Der Ex-Verteidigungsminister und frühere Armeechef hatte nach dem Großangriff der Hamas auf Israel am 7. Oktober die Oppositionsrolle zurückgestellt und war dem israelischen Kriegskabinett als Minister ohne Ressort beigetreten. Wiederholt forderte Gantz, die Befreiung aller Geiseln zur Priorität zu machen und eine Vereinbarung dazu zu erzielen.

Vergangenen Monat verlangte Gantz einen Nachkriegsplan der Regierung für den Gazastreifen mit strategischen Zielen wie die Entmachtung der Hamas, die Entmilitarisierung des Gazastreifens und die Gewährleistung der israelischen Sicherheitskontrolle über das Gebiet. Darüber hinaus sollte nach Gantz' Willen eine "amerikanische, europäische, arabische und palästinensische Verwaltung" geschaffen werden, welche die zivilen Angelegenheiten im Gazastreifen regelt.
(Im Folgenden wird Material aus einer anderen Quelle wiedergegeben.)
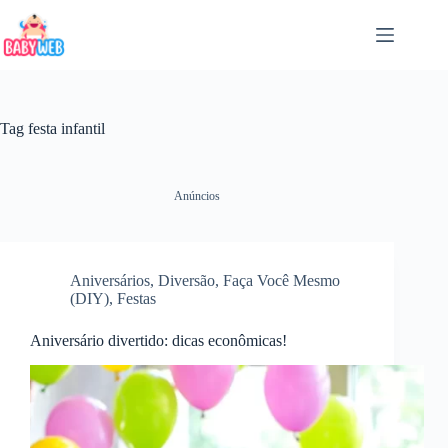
Pular
para
o
conteúdo
Tag
festa infantil
Anúncios
Aniversários
,
Diversão
,
Faça Você Mesmo
(DIY)
,
Festas
Aniversário divertido: dicas econômicas!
Netanjahu hatte Gantz vorgeworfen, ein solcher Plan werde zu einer "Niederlage für Israel, der Aufgabe der meisten Geiseln, einer weiterhin intakten Hamas und der Schaffung eines palästinensischen Staates" führen. Am Sonntag reagierte der israelische Ministerpräsident umgehend auf Gantz' Rücktritt: "Benny, dies ist nicht die Zeit, die Schlacht aufzugeben - es ist die Zeit, die Kräfte zu vereinen", erklärte Netanjahu im Onlinedienst X.

Der Krieg im Gazastreifen wurde am 7. Oktober durch den Großangriff der Hamas auf Israel ausgelöst, bei dem islamistische Kämpfer laut israelischen Angaben 1194 Menschen töteten und 251 Menschen als Geiseln in den Gazastreifen verschleppten. 116 Geiseln befinden sich laut israelischer Armee noch in der Gewalt der Hamas. 41 von ihnen sollen bereits tot sein.

Als Reaktion auf den Hamas-Großangriff geht Israel seither massiv militärisch im Gazastreifen vor. Nach Angaben des von der Hamas kontrollierten Gesundheitsministeriums, die nicht unabhängig überprüft werden können, wurden dabei bislang mehr als 37.000 Menschen getötet.